• [What is required]
Copy out each line of the data holding "lines".

== == ==

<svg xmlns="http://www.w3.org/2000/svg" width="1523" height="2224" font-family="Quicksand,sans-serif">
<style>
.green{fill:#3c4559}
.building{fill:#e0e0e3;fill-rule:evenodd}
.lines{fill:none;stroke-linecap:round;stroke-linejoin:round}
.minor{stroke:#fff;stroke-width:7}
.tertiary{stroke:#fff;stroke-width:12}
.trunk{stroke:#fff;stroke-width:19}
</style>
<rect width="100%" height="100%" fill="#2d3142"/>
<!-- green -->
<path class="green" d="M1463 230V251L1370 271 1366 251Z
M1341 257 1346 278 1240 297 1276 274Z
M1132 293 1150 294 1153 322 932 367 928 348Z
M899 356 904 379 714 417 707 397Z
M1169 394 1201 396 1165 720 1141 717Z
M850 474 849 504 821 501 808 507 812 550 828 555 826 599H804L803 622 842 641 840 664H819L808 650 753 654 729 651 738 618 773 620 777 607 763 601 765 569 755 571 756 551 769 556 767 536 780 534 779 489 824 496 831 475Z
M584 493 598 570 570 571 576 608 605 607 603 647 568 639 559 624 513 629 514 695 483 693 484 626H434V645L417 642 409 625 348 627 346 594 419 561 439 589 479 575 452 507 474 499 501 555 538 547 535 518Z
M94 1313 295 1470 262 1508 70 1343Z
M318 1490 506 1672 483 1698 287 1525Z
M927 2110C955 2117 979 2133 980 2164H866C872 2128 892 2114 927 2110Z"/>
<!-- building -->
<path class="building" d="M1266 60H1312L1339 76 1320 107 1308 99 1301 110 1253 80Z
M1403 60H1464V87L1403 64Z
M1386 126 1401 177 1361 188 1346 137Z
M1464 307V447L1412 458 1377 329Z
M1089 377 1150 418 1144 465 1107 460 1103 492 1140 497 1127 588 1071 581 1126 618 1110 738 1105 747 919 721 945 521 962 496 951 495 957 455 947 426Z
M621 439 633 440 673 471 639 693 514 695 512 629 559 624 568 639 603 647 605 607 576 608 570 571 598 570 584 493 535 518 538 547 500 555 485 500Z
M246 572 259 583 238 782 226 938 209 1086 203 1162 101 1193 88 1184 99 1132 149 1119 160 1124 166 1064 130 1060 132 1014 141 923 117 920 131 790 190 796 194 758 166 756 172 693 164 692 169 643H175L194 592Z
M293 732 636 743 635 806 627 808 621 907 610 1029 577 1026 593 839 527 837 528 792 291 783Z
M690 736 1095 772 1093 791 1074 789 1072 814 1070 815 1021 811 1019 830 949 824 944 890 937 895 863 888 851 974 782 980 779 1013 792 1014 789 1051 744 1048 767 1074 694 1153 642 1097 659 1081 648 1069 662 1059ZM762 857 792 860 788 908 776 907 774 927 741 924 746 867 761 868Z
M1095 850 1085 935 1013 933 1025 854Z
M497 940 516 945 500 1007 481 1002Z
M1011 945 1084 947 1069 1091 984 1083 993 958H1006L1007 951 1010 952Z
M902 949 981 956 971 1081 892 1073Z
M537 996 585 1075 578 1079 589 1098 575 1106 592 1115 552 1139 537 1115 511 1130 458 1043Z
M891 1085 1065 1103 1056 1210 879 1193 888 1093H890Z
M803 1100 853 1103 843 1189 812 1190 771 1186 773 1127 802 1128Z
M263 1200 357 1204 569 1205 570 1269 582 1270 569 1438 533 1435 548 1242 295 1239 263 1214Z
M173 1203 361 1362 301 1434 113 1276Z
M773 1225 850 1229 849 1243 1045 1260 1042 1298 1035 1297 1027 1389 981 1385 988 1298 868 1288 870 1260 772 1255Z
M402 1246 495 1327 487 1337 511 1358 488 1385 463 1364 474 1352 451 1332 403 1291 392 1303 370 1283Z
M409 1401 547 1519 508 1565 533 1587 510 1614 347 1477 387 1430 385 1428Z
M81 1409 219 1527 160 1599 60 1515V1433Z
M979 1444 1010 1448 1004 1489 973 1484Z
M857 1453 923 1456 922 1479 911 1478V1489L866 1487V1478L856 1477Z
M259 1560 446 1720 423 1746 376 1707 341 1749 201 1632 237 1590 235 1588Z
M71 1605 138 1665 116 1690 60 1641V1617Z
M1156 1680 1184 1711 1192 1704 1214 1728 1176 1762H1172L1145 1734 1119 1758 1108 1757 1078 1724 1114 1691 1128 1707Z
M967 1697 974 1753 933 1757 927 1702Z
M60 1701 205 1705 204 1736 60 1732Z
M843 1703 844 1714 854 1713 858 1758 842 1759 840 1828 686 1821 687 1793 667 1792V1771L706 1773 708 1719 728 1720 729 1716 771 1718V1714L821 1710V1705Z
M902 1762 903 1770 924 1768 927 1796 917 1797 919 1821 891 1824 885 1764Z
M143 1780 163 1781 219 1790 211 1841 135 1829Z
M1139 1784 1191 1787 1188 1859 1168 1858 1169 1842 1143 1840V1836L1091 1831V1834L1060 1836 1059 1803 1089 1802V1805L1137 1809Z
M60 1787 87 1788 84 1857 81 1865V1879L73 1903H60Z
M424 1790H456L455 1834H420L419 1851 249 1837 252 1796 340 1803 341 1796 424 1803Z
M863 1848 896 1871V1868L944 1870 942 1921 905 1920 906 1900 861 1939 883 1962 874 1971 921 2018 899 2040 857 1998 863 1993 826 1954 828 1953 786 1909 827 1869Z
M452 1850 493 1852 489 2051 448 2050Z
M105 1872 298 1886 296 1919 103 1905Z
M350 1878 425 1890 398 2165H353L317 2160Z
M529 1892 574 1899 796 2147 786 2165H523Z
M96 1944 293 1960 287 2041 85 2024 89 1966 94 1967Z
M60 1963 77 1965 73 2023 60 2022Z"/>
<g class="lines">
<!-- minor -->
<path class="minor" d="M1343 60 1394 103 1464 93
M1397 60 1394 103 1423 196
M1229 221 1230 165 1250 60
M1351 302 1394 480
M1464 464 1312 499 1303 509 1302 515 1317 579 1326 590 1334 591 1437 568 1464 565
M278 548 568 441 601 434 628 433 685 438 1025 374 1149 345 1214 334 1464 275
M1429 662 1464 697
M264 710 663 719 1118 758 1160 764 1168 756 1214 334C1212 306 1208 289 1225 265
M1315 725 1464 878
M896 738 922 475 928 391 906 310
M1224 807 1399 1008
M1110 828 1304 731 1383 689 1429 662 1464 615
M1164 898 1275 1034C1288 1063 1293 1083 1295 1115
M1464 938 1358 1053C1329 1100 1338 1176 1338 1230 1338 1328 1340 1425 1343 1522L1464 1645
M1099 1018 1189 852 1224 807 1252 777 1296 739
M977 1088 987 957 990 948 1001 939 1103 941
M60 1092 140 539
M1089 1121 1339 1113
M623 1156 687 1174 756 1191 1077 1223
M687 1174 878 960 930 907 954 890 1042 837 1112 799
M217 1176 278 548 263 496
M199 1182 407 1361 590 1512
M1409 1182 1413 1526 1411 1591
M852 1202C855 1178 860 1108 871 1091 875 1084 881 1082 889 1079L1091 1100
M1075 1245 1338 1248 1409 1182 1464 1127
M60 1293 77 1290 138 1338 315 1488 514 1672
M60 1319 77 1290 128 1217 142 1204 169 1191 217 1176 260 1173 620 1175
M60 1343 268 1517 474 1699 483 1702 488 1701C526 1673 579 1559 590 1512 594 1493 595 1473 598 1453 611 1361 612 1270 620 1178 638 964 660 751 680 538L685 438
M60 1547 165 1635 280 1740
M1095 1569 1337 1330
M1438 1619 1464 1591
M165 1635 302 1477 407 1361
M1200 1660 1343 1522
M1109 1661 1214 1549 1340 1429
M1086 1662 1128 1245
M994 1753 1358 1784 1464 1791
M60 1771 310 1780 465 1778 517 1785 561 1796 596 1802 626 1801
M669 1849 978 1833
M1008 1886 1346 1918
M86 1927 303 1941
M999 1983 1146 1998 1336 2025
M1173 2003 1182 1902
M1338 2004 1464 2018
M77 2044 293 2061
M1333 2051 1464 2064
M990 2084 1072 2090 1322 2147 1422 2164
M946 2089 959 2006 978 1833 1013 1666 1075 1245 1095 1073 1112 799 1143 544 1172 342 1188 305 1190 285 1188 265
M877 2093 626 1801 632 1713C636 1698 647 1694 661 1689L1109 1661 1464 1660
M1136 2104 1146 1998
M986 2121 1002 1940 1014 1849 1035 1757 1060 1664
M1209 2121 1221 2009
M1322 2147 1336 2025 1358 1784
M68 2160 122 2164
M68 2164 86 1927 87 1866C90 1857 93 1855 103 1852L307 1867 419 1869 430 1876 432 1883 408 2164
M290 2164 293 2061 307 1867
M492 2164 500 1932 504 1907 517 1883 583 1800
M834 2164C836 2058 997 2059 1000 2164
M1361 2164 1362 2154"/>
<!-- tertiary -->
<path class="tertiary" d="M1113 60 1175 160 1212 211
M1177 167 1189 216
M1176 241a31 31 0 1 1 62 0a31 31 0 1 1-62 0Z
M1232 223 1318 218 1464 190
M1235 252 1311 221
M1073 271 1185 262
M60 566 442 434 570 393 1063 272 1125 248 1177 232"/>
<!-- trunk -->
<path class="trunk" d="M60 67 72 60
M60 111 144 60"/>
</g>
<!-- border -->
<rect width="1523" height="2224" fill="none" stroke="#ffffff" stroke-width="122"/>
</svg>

== == ==

• [Written solution]
.lines{fill:none;stroke-linecap:round;stroke-linejoin:round}
<g class="lines">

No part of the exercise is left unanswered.